Напротив больницы светились окна городской библиотеки, в одном из которых четко виделась склоненная над столом темная голова женщины.
— Сколько умного в жизни, — показал Насонов на библиотеку. — И в это окно, на нее сколько уже гляжу... А-а-а! — отчего-то заволновался он, — гляди теперь, гляди...
— Ну чего ж, — Михаил услышал боль в голосе Насонова. — Не одна-то во поле дороженька, говорится в песне. Ты теперь одинок — ищи свое счастье.
— Нет, хорошо, брат! Хорошо! — Насонов потискал плечи Михаила. — Стоим вот, дышим... Чего еще надо, а?! — Дернул Михаила за руку и пошел, да обернулся: — Дом-то мой не минуй, Миша! Кого ж мне еще ждать?
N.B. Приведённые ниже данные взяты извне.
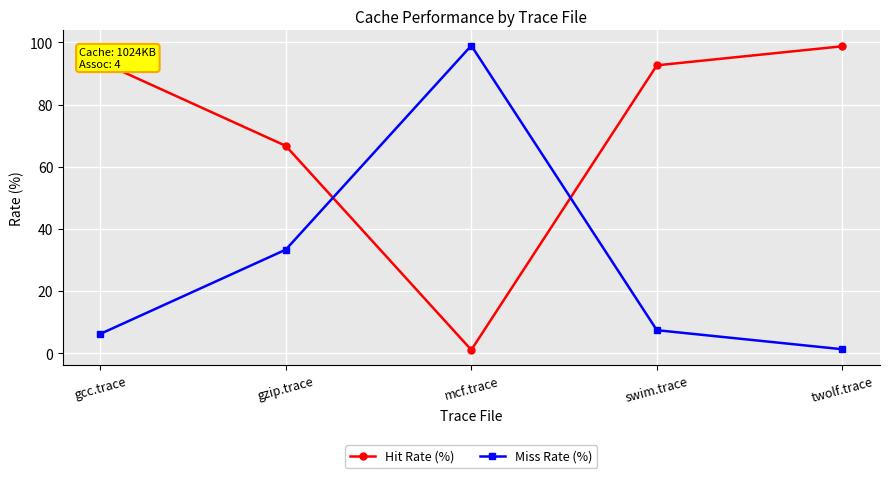

True or false: Miss Rate (%) has a value of 2.7 at swim.trace.

False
«Чего же нам еще ждать? Чего ж еще надо? — почти слово в слово повторял Михаил насоновское, вышагивая домой. — В счастье забываем про то, что счастливые. В ясный день, бывает, солнца не видим. Какой широкий мужик этот Насонов!»
В распадке свет из окон уютно покоился во мгле садов, черноту неба прожег каленый сегмент месяца, и Михаилу почудилось, что он сам — яркая искринка, пролетающая через мир. Он долго глядел на звезды, в темный, даже умом безнадежно-неприглядный космос. Михаил поспешно вошел в дом, чтобы не глядеть больше на ночное небо, которое заставляет его мучиться думами о своей ничтожной жизни на земле.
9
Во всякой гордости, говорят, черту много радости. Выходит, гордость сама по себе никому в жизни не помогла. Если же гордость делами не укрепляется, то оказывается вовсе не гордостью, а спесью. Спесь, уж точно, умной не бывает. Они, спесивые-то, как ни пытаются взлететь высоко, да все низко садятся.
Далеким душным августовским днем по распределению из института приехали в городок Многоудобный Василий Головкин, Ксения Князева и Александр Комаров.
Ксения после дорожных дней как-то изменилась, повзрослела, с лица сошло беззаботное выражение, сменилось ожиданием, тревогой.
Комаров видел эту стесненность ее души и сам присмирел: свое сердце поджимало от наступающей решительной минуты.
«Ты завоюй меня, покори!» — говорила Ксения прошлой, студенческой зимой то ли серьезно, то ли в шутку. И он думал, о том, что время его еще не наступило, что оно придет, его время. Но вскоре понял, что любящее сердце и в малом разглядит большое, для нелюбящего и большое — порошинка. Не утешало Комарова, что Головкин для Ксении такой же нуль, как и он сам. И вот позади студенчество, впереди далекий край, работа.